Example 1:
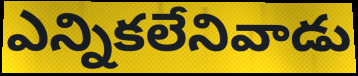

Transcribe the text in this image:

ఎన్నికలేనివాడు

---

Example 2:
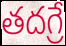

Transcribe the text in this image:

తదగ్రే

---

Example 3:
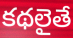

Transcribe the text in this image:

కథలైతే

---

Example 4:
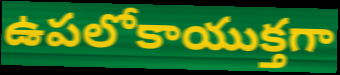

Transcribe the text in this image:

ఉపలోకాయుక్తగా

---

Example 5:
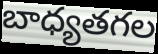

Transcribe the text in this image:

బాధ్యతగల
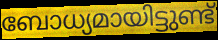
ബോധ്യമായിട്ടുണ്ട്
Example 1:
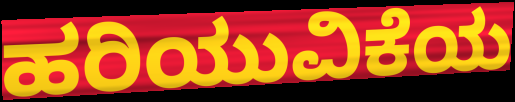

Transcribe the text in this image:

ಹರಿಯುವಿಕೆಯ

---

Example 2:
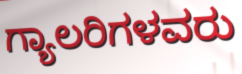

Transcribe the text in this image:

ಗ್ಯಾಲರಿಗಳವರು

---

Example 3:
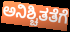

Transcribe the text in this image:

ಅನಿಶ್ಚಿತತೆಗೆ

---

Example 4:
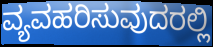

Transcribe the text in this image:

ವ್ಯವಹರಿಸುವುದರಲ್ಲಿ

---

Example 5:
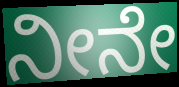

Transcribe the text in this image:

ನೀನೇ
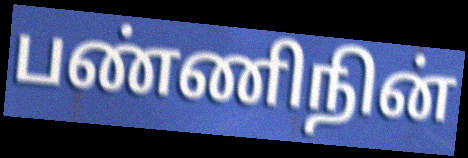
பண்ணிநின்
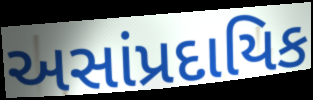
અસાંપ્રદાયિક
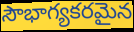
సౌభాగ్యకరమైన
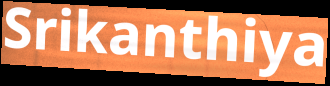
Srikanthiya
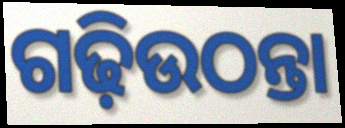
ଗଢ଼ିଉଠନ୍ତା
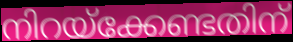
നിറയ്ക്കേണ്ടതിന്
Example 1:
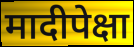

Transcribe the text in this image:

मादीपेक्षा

⁂

▶ How to complete this task
Only the text of the records belongs in the answer; reproduce it verbatim, with no pictures.

▶ The completed task
Example 1:

Transcribe the text in this image:

ఎన్నికలేనివాడు

---

Example 2:

Transcribe the text in this image:

తదగ్రే

---

Example 3:

Transcribe the text in this image:

కథలైతే

---

Example 4:

Transcribe the text in this image:

ఉపలోకాయుక్తగా

---

Example 5:

Transcribe the text in this image:

బాధ్యతగల
ബോധ്യമായിട്ടുണ്ട്
Example 1:

Transcribe the text in this image:

ಹರಿಯುವಿಕೆಯ

---

Example 2:

Transcribe the text in this image:

ಗ್ಯಾಲರಿಗಳವರು

---

Example 3:

Transcribe the text in this image:

ಅನಿಶ್ಚಿತತೆಗೆ

---

Example 4:

Transcribe the text in this image:

ವ್ಯವಹರಿಸುವುದರಲ್ಲಿ

---

Example 5:

Transcribe the text in this image:

ನೀನೇ
பண்ணிநின்
અસાંપ્રદાયિક
సౌభాగ్యకరమైన
Srikanthiya
ଗଢ଼ିଉଠନ୍ତା
നിറയ്ക്കേണ്ടതിന്
Example 1:

Transcribe the text in this image:

मादीपेक्षा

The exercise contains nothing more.